Walk through history

    Hikers take in the wide open spaces at Lava Beds National Monument. [Photo by Lee Juillerat]

    We didn't know it, but the route we were following through some of Lava Beds National Monument's little-traveled backcountry wasn't just any old abandoned road.

    It was a road originally built by members of the Civilian Conservation Corps, who lived and worked at Lava Beds National Monument from 1933 to 1942.

    During the pre-World War II years, more than 1,000 young men were stationed at Lava Beds, with about 130 at any one time on six-month assignments. The C's were part of the New Deal program launched by President Franklin Roosevelt following the Great Depression, originally for unemployed, unmarried men age 18 to 25.

    The route follows the historic Powerline Road, built by CCC crews during the late 1930s as an administrative access road and used as a service road to install and maintain power and telephone lines that supplied electricity to the Schonchin Butte fire lookout and electricity and communication to park headquarters.

    Construction of a telephone line from the park's north boundary to the Indian Well Ranger Station, now the park headquarters, began in May 1935 by members of the CCC Company 1989. According to a park report, the line was "so located from the monument highway that it is not conspicuous. It is contemplated to paint the poles along this line to give additional concealment to its location.”
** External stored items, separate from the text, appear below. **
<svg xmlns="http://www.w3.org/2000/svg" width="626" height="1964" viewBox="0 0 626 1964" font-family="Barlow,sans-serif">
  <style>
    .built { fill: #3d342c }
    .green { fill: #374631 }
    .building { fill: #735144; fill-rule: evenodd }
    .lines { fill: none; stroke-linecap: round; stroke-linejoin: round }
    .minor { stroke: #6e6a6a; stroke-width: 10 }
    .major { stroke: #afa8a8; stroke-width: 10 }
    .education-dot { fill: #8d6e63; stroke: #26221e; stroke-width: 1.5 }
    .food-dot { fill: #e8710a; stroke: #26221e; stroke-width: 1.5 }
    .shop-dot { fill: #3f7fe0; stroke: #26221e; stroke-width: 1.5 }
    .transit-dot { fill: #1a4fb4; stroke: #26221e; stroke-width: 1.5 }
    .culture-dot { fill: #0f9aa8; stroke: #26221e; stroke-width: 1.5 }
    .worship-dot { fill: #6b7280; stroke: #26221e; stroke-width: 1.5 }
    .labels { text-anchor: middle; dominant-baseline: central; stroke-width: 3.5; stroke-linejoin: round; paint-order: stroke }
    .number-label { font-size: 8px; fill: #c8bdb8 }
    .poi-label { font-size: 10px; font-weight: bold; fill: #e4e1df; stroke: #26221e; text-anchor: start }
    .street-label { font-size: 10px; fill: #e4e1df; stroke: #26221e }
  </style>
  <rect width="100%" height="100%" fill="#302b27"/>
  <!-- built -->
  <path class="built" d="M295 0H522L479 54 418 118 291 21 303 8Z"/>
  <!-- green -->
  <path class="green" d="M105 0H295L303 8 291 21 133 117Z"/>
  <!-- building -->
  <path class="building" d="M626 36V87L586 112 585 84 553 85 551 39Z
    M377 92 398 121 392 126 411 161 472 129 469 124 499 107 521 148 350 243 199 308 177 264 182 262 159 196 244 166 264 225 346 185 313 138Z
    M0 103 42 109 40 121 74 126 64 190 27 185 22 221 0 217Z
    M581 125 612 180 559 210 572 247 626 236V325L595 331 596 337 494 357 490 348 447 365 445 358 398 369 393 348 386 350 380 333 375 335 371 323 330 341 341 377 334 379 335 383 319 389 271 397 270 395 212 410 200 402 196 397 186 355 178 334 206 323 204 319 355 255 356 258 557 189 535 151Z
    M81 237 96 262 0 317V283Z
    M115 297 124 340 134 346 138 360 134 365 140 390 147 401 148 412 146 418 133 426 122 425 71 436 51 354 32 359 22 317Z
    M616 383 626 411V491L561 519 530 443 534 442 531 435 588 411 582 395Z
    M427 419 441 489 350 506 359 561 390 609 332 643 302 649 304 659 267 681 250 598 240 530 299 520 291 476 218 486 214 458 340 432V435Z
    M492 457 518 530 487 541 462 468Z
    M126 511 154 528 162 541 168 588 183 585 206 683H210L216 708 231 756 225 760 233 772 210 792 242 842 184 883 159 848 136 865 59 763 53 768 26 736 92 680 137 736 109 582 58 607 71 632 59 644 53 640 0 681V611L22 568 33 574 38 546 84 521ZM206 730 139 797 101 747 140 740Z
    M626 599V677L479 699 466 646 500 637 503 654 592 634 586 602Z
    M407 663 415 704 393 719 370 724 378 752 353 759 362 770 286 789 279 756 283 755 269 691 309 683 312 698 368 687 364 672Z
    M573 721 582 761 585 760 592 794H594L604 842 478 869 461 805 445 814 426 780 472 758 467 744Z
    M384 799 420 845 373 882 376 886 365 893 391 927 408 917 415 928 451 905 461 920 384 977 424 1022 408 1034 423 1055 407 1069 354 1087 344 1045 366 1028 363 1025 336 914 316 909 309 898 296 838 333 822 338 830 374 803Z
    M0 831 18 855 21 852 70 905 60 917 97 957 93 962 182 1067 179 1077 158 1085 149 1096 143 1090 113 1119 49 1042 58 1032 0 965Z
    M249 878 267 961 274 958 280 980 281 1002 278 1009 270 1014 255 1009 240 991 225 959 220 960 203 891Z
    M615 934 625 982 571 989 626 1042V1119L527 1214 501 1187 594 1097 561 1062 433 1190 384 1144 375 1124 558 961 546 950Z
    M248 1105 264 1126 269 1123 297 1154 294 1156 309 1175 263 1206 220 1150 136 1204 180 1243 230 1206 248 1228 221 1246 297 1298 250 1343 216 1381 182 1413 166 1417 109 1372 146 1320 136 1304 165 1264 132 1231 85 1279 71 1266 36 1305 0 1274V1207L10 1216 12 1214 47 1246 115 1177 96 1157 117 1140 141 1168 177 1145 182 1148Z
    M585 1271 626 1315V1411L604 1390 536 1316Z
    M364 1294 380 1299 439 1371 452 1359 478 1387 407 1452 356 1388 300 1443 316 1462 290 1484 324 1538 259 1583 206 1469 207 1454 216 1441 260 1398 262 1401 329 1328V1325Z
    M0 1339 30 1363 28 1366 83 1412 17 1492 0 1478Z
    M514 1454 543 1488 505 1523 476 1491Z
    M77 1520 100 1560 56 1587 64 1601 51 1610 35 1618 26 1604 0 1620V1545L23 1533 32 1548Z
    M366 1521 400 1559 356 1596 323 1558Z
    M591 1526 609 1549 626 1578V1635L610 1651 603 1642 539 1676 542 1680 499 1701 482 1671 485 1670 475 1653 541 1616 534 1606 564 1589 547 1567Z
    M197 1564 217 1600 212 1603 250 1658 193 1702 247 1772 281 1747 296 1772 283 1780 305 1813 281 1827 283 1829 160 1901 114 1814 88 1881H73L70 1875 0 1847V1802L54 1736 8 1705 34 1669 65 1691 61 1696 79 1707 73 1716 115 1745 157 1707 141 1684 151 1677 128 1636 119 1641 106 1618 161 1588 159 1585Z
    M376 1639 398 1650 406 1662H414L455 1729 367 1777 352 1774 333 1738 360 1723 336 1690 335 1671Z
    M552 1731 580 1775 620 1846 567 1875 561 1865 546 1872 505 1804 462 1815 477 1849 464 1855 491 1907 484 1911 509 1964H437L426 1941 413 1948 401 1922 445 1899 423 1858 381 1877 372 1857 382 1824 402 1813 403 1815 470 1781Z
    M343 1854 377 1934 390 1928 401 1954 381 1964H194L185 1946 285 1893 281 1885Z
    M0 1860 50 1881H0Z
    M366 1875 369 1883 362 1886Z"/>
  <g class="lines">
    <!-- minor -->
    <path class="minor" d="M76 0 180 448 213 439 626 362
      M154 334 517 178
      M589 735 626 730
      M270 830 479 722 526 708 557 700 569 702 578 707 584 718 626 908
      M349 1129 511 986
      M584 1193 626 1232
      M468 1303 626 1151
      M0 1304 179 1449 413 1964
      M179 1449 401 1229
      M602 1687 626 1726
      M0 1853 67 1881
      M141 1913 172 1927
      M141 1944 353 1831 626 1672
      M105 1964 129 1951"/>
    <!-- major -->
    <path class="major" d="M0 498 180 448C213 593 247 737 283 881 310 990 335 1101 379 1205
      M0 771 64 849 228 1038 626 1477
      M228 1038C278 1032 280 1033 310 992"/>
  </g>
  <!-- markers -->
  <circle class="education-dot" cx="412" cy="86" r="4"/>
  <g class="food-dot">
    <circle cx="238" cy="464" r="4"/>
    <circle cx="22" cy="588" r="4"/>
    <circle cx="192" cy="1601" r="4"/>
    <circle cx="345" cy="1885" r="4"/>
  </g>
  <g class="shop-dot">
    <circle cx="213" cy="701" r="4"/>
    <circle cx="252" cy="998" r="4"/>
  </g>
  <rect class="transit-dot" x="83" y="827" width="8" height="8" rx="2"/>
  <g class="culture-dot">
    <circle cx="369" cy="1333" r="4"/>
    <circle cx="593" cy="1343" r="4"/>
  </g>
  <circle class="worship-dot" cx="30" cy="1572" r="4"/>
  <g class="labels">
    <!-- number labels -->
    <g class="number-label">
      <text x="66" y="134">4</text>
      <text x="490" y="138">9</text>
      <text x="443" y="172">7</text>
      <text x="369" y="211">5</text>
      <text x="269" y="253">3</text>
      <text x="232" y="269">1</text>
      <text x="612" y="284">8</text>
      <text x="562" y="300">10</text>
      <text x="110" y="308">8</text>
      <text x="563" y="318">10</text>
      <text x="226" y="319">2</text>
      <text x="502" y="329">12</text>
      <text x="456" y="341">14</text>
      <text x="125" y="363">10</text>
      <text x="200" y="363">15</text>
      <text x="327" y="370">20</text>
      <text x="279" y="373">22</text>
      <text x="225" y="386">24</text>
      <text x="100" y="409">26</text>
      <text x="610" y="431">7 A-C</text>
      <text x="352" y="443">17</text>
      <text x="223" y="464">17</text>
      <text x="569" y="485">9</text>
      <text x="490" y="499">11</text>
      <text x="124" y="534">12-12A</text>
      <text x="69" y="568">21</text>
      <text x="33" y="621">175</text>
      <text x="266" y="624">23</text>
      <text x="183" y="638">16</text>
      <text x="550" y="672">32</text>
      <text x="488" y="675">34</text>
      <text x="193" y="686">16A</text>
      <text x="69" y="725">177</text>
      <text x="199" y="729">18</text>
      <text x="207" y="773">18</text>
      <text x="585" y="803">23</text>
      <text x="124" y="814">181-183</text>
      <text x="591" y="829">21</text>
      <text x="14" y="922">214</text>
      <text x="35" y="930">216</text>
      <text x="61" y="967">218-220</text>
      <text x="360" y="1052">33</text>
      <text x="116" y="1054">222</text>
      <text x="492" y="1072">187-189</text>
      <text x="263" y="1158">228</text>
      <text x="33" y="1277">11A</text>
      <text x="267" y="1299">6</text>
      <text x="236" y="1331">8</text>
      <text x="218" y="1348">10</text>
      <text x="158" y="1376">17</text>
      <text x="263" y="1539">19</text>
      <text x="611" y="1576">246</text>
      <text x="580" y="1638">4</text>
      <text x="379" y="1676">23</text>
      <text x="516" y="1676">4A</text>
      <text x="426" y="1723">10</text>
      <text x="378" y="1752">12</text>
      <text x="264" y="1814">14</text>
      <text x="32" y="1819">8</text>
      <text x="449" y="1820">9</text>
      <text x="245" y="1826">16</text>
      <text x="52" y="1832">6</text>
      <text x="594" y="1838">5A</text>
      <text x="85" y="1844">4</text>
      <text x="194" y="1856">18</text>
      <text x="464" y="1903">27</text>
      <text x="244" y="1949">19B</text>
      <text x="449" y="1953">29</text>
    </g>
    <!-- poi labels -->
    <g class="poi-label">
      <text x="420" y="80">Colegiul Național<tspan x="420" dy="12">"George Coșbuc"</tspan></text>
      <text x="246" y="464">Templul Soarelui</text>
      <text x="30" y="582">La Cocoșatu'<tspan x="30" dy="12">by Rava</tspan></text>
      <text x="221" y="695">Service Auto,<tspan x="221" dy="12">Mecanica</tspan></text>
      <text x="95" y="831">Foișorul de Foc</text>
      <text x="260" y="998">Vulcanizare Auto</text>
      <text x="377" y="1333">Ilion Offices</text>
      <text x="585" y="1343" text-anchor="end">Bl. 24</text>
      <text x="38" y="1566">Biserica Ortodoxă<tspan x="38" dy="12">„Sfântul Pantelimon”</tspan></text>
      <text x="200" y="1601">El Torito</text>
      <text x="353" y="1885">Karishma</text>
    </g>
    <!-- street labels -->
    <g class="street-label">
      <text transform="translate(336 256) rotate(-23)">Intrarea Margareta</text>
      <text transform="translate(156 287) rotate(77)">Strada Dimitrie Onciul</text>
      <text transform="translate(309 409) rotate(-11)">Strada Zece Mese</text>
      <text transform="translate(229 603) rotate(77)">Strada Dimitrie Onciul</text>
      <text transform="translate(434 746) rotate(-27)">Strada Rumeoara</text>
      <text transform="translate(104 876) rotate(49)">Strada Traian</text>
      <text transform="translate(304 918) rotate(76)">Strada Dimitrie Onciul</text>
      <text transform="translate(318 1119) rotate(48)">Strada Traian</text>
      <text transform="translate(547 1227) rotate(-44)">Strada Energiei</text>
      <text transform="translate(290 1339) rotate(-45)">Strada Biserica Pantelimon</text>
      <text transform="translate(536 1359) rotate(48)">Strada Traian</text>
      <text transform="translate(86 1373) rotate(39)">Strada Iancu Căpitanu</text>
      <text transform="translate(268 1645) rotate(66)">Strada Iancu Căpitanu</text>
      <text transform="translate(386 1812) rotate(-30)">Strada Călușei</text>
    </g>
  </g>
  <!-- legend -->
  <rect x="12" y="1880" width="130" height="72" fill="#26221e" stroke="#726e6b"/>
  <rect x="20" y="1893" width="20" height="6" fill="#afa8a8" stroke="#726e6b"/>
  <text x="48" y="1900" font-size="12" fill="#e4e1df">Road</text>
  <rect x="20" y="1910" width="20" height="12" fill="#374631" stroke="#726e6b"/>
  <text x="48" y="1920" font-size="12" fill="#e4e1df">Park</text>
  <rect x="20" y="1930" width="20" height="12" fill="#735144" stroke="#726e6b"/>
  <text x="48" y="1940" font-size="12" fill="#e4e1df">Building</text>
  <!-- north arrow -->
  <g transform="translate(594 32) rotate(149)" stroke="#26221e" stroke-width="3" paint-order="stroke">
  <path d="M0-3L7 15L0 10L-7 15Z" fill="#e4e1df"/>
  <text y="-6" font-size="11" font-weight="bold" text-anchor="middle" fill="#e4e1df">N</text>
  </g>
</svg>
    To help build the line, a service road was built from the CCC camp at Gillem's Camp to Indian Well. During the 1930s, CCC crews worked on additional telephone and electricity lines. In 1939, a year after the telephone line was extended, "A good trail parallel to (the) line is being constructed to enable us to transport materials, this will serve as a future maintenance trail.” Based on reports, 32 poles were installed. By 1939, two park personnel had telephones at their park homes and a nine-mile long line provided electricity.

    There was a downside. The sight of the overhead lines led a regional landscape architect to express "some dismay with them because they were above ground, meaning that, in his words, 'these poles and wires are the first object seen as one enters [the monument], and are among the most conspicuous of structures in the area.' ”

    Still, the Powerline Road was used to service the power line from the mid-1930s until the mid-1980s, when underground power lines were installed. After that, according to park records, the road fell into disuse.

    We didn't know details of that history when we started our hike started near the Black Crater parking lot. A short distance away we followed an abandoned but still visible road. Stubs of sawed-off power poles that looked remarkably out of place provided evidence of the road that was.

    Bill Van Moorhem, a member of the Klamath Basin Outdoor Group, led our small group on what hikers with GPS devices measured as 7½ miles one way. It's an easy walk, with only occasional grade changes. In areas where the route reaches junctions or becomes faint, it's recommended hikers search for and follow two-tire-track wide sections. As Van Moorhem suggested, we also kept an eye on landmarks, especially Schonchin Butte and Cinder Butte. Schonchin Butte is notable for its proximity and because it has a lookout on top, while Cinder Butte is notable because it has snow when other buttes are bare. Because the trail frequently changes direction, Schonchin especially frequently seemingly changes direction.

    It was a welcome sunny day, so the robust lava formations, sagebrush fields and nearby lava flows contrasted beautifully with a blue sky enlivened by billowing clouds. The route also travels alongside backcountry caves, some marked with rock cairns. Some entrances have tight squeezes large enough for people willing to squirm and wriggle while others seemed a bit more negotiable.

    The old road was mostly evident. At one junction about two-thirds along the way, a tall rock cairn marked the spot where Van Moorhem took a wrong turn during a years-ago previous hike. The seemingly obvious route, as he learned, is the wrong way.

    Lava Beds managers have discussed future uses of the road, from creating it as a designated trail to eliminating evidence of the old road. It had been considered for nomination to the National Register of Historic Places but, according to Chief of Resources Management Jessica Reid, park officials decided other areas are more deserving.

    A re-vegetation project was done near the route's north end in 2014 by Youth Conservation Corps crews. A year later a larger project was conducted on the backside of Harden Butte to make the section more of a route and eliminate its use as a road.

    "It's a non-trail trail," Reid said of the route, which she emphasizes is not maintained or signed and is not shown on park maps. People planning to hike the route should request information from the park's visitor center. During summer months high temperatures are a concern, and it's recommended to have two vehicles for a one-way trip.

    The Powerline Trail is a non-trail trail, but it's also a pleasant walk through history.